TRY IT: Count the lines in the listing below that contain the string "climate", treating uppercase and lowercase as distinct, and give only that number.

Dataset entries:

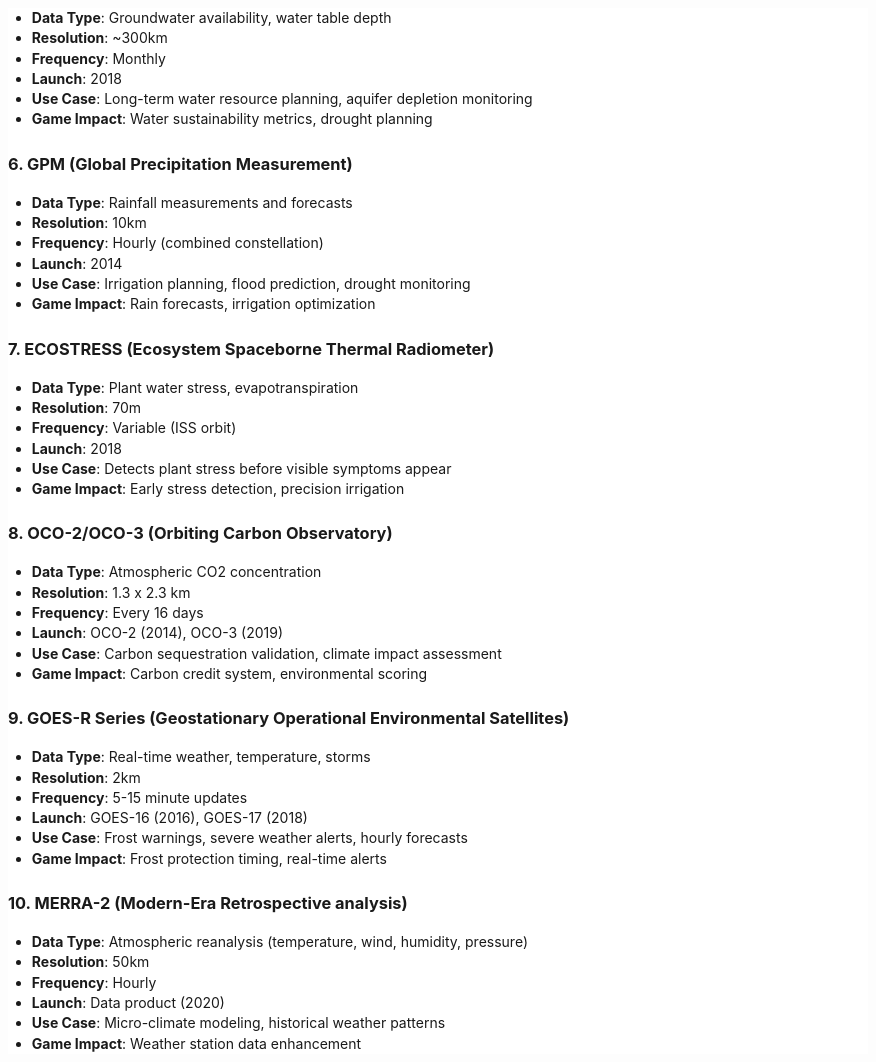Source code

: - **Data Type**: Groundwater availability, water table depth
- **Resolution**: ~300km
- **Frequency**: Monthly
- **Launch**: 2018
- **Use Case**: Long-term water resource planning, aquifer depletion monitoring
- **Game Impact**: Water sustainability metrics, drought planning

### 6. **GPM (Global Precipitation Measurement)**

- **Data Type**: Rainfall measurements and forecasts
- **Resolution**: 10km
- **Frequency**: Hourly (combined constellation)
- **Launch**: 2014
- **Use Case**: Irrigation planning, flood prediction, drought monitoring
- **Game Impact**: Rain forecasts, irrigation optimization

### 7. **ECOSTRESS (Ecosystem Spaceborne Thermal Radiometer)**

- **Data Type**: Plant water stress, evapotranspiration
- **Resolution**: 70m
- **Frequency**: Variable (ISS orbit)
- **Launch**: 2018
- **Use Case**: Detects plant stress before visible symptoms appear
- **Game Impact**: Early stress detection, precision irrigation

### 8. **OCO-2/OCO-3 (Orbiting Carbon Observatory)**

- **Data Type**: Atmospheric CO2 concentration
- **Resolution**: 1.3 x 2.3 km
- **Frequency**: Every 16 days
- **Launch**: OCO-2 (2014), OCO-3 (2019)
- **Use Case**: Carbon sequestration validation, climate impact assessment
- **Game Impact**: Carbon credit system, environmental scoring

### 9. **GOES-R Series (Geostationary Operational Environmental Satellites)**

- **Data Type**: Real-time weather, temperature, storms
- **Resolution**: 2km
- **Frequency**: 5-15 minute updates
- **Launch**: GOES-16 (2016), GOES-17 (2018)
- **Use Case**: Frost warnings, severe weather alerts, hourly forecasts
- **Game Impact**: Frost protection timing, real-time alerts

### 10. **MERRA-2 (Modern-Era Retrospective analysis)**

- **Data Type**: Atmospheric reanalysis (temperature, wind, humidity, pressure)
- **Resolution**: 50km
- **Frequency**: Hourly
- **Launch**: Data product (2020)
- **Use Case**: Micro-climate modeling, historical weather patterns
- **Game Impact**: Weather station data enhancement
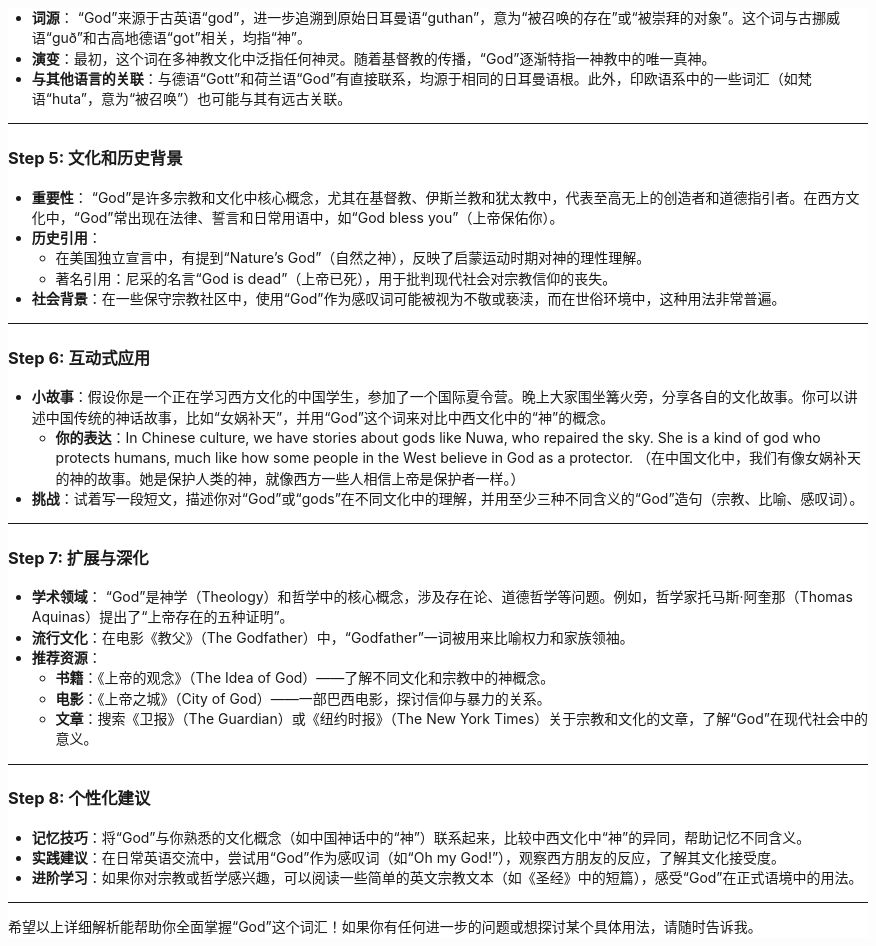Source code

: - **词源**： “God”来源于古英语“god”，进一步追溯到原始日耳曼语“guthan”，意为“被召唤的存在”或“被崇拜的对象”。这个词与古挪威语“guð”和古高地德语“got”相关，均指“神”。
- **演变**：最初，这个词在多神教文化中泛指任何神灵。随着基督教的传播，“God”逐渐特指一神教中的唯一真神。
- **与其他语言的关联**：与德语“Gott”和荷兰语“God”有直接联系，均源于相同的日耳曼语根。此外，印欧语系中的一些词汇（如梵语“huta”，意为“被召唤”）也可能与其有远古关联。

---

### **Step 5: 文化和历史背景**

- **重要性**： “God”是许多宗教和文化中核心概念，尤其在基督教、伊斯兰教和犹太教中，代表至高无上的创造者和道德指引者。在西方文化中，“God”常出现在法律、誓言和日常用语中，如“God bless you”（上帝保佑你）。
- **历史引用**：
  - 在美国独立宣言中，有提到“Nature’s God”（自然之神），反映了启蒙运动时期对神的理性理解。
  - 著名引用：尼采的名言“God is dead”（上帝已死），用于批判现代社会对宗教信仰的丧失。
- **社会背景**：在一些保守宗教社区中，使用“God”作为感叹词可能被视为不敬或亵渎，而在世俗环境中，这种用法非常普遍。

---

### **Step 6: 互动式应用**

- **小故事**：假设你是一个正在学习西方文化的中国学生，参加了一个国际夏令营。晚上大家围坐篝火旁，分享各自的文化故事。你可以讲述中国传统的神话故事，比如“女娲补天”，并用“God”这个词来对比中西文化中的“神”的概念。
  - **你的表达**：In Chinese culture, we have stories about gods like Nuwa, who repaired the sky. She is a kind of god who protects humans, much like how some people in the West believe in God as a protector. （在中国文化中，我们有像女娲补天的神的故事。她是保护人类的神，就像西方一些人相信上帝是保护者一样。）
- **挑战**：试着写一段短文，描述你对“God”或“gods”在不同文化中的理解，并用至少三种不同含义的“God”造句（宗教、比喻、感叹词）。

---

### **Step 7: 扩展与深化**

- **学术领域**： “God”是神学（Theology）和哲学中的核心概念，涉及存在论、道德哲学等问题。例如，哲学家托马斯·阿奎那（Thomas Aquinas）提出了“上帝存在的五种证明”。
- **流行文化**：在电影《教父》（The Godfather）中，“Godfather”一词被用来比喻权力和家族领袖。
- **推荐资源**：
  - **书籍**：《上帝的观念》（The Idea of God）——了解不同文化和宗教中的神概念。
  - **电影**：《上帝之城》（City of God）——一部巴西电影，探讨信仰与暴力的关系。
  - **文章**：搜索《卫报》（The Guardian）或《纽约时报》（The New York Times）关于宗教和文化的文章，了解“God”在现代社会中的意义。

---

### **Step 8: 个性化建议**

- **记忆技巧**：将“God”与你熟悉的文化概念（如中国神话中的“神”）联系起来，比较中西文化中“神”的异同，帮助记忆不同含义。
- **实践建议**：在日常英语交流中，尝试用“God”作为感叹词（如“Oh my God!”），观察西方朋友的反应，了解其文化接受度。
- **进阶学习**：如果你对宗教或哲学感兴趣，可以阅读一些简单的英文宗教文本（如《圣经》中的短篇），感受“God”在正式语境中的用法。

---

希望以上详细解析能帮助你全面掌握“God”这个词汇！如果你有任何进一步的问题或想探讨某个具体用法，请随时告诉我。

RESULT OF THIS TASK: 2